[Source data]

* * *

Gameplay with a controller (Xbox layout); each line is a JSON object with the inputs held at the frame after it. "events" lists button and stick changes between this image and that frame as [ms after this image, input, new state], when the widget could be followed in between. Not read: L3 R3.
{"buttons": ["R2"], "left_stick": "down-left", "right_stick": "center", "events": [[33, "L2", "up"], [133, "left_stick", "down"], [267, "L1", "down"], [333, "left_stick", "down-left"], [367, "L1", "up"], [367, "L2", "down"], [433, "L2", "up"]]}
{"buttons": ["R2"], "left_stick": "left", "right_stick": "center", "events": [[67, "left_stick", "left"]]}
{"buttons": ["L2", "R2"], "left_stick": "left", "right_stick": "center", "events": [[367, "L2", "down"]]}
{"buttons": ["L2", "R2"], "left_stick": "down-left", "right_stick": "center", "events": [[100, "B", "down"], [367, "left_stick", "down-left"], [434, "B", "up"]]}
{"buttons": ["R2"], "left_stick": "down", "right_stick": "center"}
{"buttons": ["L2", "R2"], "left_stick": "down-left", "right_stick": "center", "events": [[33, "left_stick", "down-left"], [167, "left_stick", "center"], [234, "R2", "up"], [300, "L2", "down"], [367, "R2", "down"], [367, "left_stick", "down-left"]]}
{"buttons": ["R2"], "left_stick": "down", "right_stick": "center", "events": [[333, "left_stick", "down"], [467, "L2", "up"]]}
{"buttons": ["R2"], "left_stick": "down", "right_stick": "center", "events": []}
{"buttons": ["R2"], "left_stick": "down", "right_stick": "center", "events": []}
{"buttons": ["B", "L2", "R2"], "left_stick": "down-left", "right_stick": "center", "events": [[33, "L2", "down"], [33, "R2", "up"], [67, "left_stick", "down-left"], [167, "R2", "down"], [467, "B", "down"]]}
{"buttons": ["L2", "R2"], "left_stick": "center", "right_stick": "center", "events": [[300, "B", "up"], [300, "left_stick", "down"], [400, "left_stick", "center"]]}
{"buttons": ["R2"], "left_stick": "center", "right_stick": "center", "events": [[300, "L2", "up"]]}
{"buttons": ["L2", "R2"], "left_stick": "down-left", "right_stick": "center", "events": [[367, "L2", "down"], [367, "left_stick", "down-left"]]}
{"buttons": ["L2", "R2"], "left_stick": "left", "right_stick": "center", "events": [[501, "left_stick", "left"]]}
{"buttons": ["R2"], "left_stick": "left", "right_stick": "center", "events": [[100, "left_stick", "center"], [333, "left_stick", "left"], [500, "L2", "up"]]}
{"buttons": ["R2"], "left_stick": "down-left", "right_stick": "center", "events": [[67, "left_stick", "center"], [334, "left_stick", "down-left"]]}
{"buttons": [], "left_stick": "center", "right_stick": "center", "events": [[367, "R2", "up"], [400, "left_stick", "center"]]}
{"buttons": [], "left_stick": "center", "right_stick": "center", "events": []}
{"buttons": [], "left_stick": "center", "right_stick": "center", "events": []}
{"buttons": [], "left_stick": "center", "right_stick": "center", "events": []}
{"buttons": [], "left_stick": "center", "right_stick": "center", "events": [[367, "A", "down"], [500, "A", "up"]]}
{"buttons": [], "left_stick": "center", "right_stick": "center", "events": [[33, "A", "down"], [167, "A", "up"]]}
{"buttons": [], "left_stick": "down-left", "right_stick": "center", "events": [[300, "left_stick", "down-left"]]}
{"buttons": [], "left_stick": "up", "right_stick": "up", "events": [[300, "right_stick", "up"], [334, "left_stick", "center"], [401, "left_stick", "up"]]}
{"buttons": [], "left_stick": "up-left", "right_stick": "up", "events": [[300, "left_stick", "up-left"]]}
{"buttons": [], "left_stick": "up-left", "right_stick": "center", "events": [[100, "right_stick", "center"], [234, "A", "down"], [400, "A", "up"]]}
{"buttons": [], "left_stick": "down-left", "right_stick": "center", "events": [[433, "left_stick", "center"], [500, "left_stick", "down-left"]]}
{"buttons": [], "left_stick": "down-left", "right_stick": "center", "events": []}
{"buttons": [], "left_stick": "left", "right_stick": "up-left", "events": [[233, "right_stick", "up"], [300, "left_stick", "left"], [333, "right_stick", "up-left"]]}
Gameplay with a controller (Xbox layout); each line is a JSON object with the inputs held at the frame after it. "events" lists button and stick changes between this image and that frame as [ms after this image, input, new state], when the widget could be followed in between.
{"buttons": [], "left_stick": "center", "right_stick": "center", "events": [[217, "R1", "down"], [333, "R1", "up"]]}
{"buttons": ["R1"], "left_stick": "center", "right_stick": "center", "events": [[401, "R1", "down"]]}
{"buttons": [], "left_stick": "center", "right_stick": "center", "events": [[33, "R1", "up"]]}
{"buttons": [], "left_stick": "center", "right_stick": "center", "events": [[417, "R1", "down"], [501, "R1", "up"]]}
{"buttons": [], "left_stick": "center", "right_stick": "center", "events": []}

* * *

◆ **ASSIGNMENT**
Identify each line in the records above containing the word "after"; copy those lines.

◆ **SOLUTION**
Gameplay with a controller (Xbox layout); each line is a JSON object with the inputs held at the frame after it. "events" lists button and stick changes between this image and that frame as [ms after this image, input, new state], when the widget could be followed in between. Not read: L3 R3.
Gameplay with a controller (Xbox layout); each line is a JSON object with the inputs held at the frame after it. "events" lists button and stick changes between this image and that frame as [ms after this image, input, new state], when the widget could be followed in between.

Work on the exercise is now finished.